Before CNN Student News signed off at the end of the 2013-14 school year, the news anchor reminded viewers that the network would be recapping the FIFA World Cup tournament when broadcasts returned in August. As the world’s most-watched sporting event, the World Cup is definitely newsworthy. Unfortunately, not all sports receive the same recognition despite enjoying a growing popularity, such as what interscholastic cycling is experiencing right now.
In 1998, Matt Fritzinger began his career as a high school math teacher. Curious to see if students shared his passion for mountain biking, Fritzinger placed a call for interested individuals in the school’s daily bulletin. Within a day, several students volunteered to join Fritzinger on mountain bike treks. That inauspicious moment eventually led to the 2009 founding of the National Interscholastic Cycling Association (NICA).
Out of that small group of kids who responded to Fritzinger’s call for cyclists 16 years ago, only four stuck with the program the entire school year. To see how fast the sport has grown, one only needs to look at the 2014 California State Championships for mountain biking: more than 770 racers from more than 100 schools competed.
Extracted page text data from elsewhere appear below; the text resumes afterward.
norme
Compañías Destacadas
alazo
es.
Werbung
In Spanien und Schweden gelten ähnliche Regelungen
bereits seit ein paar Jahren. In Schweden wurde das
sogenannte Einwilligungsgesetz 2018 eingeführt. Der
School-based cycling clubs are popping up all over the country as more and more young people take up the sport. Even better, formal leagues have been established through which schools compete just like the traditional sports of football, basketball and baseball. To date, NICA supports more than a dozen leagues in several states, including California, Minnesota, New York, and Georgia. Alabama and Virginia were the most recent to join.
How to Start
Not only does NICA support existing leagues, but it lends administrative expertise to students, schools and clubs that wish to create their own leagues. If you’d like to form an interscholastic mountain biking organization in your area, NICA recommends you follow these steps (find more information on its website www.nationalmtb.org):
1. Gather support
Conduct an informal survey to see how much interest exists among students.
2. Define your vision
What is the mission or purpose of the club? How will it be governed as well as operated?
3. Get permission
Find out what your school and school district require in terms of forming a club or becoming a member of a competitive league. Make sure to fill out all mandated paperwork and meet deadlines if you want to be taken seriously.
4. Continue to gather support
Once your organization receives official permission, obtain sponsorships from local businesses and engage parents in fundraising activities. Running a club will take cash, so this becomes a very important and ongoing step.
5. Recruit riders
Start advertising. Let others in the school know what’s going on with its newest club.
6. Hold regular meetings for riders and parents
Keep everyone informed on upcoming events and races and how volunteers can help, such as transportation, etc.
Just like conquering a tricky trail isn’t easy, neither is forming a brand-new organization, but it can be just as satisfying.